Have you ever just assumed that everyone knows what you know? I have been cloth diapering for more than 10 years, now, and I forget that not everyone knows everything there is to know about cloth diapering. Now, I know the importance of teaching childcare providers about cloth diapers. All it takes is a few minute to convey some important information.
Last week, I learned that just because I follow my own etiquette of daycare or nursery cloth diapering and put Velcro AIO diapers in the diaper bag for church to make it easier on the nursery workers, it doesn’t mean that I should just assume that they know what to do with it.
When I went to pick Jett up from the nursery, he had the same diaper that we put on him when we left the house. In hindsight, the workers were really busy, and they should have changed him, at least once, (no excuse for that), but the experience reminded me that I really needed to educate them on the ins and outs of cloth diapering.
Teaching Childcare Providers About Cloth Diapers
Don’t stop at just telling your childcare provider to change your baby every 2-3 hours. Make sure they know why so that they can understand the importance. All it takes is a few quick tips! You can either tell them or print them out on a card and put with your little one’s diaper bag.
- Soaked cloth diapers will not be visible like soaked disposable diapers. The gel beads in disposable diapers are a visible sign that a diaper needs to be changed. The appearance of a cloth diaper (unless wicking or leaking) will be the same as when it’s put on the baby.
- Once the soaker pad of the cloth diaper is full, it has nowhere else to go but out. At this point, the diaper will began to leak.
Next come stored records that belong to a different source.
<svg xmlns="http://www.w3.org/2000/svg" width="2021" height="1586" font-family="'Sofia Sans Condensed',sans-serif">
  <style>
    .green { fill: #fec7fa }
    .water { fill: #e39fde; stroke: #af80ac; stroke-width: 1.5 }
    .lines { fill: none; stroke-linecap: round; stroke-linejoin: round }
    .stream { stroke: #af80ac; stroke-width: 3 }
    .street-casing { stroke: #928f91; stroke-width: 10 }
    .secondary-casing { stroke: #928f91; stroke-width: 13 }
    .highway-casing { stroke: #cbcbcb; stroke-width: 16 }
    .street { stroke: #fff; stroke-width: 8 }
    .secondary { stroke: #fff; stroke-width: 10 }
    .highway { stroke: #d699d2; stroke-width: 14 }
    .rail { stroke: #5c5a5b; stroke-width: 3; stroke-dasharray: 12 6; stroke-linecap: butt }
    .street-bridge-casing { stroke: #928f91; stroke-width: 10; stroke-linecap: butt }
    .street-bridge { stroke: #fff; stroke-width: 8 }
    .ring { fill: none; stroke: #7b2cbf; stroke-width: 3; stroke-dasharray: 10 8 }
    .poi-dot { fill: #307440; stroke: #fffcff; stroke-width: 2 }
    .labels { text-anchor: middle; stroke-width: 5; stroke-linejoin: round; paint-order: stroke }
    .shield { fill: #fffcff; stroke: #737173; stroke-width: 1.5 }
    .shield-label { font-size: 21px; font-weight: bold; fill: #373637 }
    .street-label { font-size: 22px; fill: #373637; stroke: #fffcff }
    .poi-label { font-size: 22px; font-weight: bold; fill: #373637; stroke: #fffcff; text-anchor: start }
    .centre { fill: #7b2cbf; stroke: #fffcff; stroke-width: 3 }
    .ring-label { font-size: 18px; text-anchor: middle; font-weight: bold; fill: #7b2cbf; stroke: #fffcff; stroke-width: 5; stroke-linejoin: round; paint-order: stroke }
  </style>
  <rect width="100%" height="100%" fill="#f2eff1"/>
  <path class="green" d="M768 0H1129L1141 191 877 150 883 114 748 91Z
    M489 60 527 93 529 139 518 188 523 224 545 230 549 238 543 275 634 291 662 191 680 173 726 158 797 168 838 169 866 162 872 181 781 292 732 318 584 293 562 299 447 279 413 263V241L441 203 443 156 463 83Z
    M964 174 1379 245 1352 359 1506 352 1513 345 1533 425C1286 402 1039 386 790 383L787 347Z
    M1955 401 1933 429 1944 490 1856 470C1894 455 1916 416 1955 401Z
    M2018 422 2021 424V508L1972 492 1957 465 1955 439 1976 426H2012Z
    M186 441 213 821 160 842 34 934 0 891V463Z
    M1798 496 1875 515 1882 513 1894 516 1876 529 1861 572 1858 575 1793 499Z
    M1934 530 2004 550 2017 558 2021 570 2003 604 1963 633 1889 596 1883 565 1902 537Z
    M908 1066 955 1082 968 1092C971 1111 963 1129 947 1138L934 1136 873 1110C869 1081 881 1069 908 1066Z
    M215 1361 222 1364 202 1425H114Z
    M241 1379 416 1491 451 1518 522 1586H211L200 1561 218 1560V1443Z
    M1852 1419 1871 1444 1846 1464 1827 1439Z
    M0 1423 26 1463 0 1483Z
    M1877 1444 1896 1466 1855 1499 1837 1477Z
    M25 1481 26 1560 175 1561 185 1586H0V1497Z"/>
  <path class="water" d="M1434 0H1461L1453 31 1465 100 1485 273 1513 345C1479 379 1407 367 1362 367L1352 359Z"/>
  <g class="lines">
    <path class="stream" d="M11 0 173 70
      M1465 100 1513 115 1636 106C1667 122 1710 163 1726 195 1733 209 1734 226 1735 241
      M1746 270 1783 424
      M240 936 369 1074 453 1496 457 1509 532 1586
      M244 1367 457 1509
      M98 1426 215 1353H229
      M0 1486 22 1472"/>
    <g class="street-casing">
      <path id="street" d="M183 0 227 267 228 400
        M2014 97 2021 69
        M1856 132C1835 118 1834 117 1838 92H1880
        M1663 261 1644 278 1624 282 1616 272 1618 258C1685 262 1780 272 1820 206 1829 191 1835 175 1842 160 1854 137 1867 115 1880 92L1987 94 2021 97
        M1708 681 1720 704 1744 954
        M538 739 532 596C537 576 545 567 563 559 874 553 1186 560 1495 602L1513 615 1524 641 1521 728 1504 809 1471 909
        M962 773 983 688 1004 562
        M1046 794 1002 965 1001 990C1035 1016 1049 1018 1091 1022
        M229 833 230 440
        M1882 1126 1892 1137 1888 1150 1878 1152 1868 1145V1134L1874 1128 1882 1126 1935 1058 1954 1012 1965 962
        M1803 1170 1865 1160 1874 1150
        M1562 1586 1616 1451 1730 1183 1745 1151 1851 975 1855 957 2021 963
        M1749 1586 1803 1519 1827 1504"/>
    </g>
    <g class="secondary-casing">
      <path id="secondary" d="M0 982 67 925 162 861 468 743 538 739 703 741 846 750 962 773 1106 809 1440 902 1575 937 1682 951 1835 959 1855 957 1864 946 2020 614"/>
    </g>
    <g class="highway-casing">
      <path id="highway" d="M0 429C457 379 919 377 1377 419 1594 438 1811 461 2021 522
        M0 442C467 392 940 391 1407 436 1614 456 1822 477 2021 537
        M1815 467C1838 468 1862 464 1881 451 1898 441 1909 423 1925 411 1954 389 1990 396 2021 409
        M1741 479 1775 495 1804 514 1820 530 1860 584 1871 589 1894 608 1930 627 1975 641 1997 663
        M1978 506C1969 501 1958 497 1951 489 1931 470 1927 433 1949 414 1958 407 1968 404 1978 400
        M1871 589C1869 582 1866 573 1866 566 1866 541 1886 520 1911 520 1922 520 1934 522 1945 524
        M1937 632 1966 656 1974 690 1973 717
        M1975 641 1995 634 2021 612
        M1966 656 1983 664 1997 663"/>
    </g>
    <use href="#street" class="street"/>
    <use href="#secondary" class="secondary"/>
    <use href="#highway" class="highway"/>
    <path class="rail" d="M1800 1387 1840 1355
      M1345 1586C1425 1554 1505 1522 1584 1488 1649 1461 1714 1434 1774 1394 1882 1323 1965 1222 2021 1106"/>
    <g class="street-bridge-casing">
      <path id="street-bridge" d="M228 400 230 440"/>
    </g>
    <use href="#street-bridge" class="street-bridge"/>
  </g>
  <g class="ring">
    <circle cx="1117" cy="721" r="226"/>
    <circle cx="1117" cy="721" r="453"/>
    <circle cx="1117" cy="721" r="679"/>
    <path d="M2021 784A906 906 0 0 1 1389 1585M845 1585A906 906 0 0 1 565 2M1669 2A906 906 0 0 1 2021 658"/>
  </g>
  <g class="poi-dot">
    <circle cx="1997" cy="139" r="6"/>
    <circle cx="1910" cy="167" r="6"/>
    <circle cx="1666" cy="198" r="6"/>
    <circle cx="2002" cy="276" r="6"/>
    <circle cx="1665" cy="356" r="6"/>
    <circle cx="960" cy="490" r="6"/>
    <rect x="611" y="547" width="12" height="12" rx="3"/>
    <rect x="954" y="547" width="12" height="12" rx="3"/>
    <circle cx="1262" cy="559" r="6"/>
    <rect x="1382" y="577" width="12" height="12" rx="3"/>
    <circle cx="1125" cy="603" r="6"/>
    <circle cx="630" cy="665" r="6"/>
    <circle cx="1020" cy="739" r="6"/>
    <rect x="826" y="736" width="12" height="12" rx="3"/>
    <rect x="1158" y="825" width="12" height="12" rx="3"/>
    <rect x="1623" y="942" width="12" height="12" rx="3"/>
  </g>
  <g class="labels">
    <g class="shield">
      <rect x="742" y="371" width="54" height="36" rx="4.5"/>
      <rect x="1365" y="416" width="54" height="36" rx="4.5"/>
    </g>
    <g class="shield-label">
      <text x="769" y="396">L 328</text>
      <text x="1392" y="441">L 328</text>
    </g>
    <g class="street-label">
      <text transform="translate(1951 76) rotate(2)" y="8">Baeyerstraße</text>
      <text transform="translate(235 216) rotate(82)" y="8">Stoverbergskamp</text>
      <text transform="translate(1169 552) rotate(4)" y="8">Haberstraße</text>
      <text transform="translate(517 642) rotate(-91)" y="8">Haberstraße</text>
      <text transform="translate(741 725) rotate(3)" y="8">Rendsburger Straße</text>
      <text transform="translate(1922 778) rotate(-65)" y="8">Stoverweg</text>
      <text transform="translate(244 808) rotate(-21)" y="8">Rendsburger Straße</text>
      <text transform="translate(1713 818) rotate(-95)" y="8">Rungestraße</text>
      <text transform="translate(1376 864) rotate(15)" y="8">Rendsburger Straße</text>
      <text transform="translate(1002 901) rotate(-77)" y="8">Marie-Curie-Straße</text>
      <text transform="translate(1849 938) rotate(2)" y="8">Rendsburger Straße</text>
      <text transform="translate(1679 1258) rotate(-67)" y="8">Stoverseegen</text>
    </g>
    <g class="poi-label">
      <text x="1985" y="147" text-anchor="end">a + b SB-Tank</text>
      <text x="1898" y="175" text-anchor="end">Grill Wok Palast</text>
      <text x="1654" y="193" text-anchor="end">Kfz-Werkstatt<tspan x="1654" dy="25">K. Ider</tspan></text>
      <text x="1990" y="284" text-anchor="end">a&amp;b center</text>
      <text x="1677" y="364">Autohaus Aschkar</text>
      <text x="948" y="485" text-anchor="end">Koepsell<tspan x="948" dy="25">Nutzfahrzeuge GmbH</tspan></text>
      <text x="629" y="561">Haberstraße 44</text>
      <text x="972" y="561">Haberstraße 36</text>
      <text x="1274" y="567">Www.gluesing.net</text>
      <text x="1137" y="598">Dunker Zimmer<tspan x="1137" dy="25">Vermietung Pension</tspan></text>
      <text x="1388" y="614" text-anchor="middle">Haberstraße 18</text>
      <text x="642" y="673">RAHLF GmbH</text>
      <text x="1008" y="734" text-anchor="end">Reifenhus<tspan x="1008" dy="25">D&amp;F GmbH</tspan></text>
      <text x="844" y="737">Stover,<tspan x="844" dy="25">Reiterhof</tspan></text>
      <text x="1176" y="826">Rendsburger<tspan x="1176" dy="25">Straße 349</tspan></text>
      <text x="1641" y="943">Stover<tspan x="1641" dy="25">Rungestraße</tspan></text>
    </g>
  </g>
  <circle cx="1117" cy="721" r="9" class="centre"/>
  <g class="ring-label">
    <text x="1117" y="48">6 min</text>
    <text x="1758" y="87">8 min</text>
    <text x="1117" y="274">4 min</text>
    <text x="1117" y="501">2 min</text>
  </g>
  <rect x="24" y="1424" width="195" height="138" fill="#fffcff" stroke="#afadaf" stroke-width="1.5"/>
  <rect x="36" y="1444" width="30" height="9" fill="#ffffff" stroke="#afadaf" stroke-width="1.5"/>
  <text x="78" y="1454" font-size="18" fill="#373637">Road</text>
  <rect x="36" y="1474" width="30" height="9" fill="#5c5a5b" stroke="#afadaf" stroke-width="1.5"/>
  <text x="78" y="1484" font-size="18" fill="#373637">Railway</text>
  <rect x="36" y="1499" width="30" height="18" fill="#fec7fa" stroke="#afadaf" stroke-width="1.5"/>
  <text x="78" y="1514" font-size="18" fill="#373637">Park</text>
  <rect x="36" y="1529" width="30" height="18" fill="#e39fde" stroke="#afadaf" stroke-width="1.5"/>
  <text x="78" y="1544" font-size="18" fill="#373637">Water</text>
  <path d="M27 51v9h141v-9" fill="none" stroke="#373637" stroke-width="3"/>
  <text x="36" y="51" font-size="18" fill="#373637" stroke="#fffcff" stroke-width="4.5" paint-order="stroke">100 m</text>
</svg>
- When the diaper is fully saturated, your stay dry inner fabric or stay dry liner becomes powerless, causing your baby’s bottom to be wet because the soaker fabric can no longer contain the urine. This is called compression wicking which means that when it touches the baby’s bottom (compression), because it’s full, it has to escape somewhere.
- Prolonged periods of urine against your baby’s skin can cause redness and rashes.
Just remember that knowledge is power. If you take a few moments to educate those caring for you baby about how cloth diapers work, they will make an extra effort to keep your little one’s diaper changed to protect his/her bottom.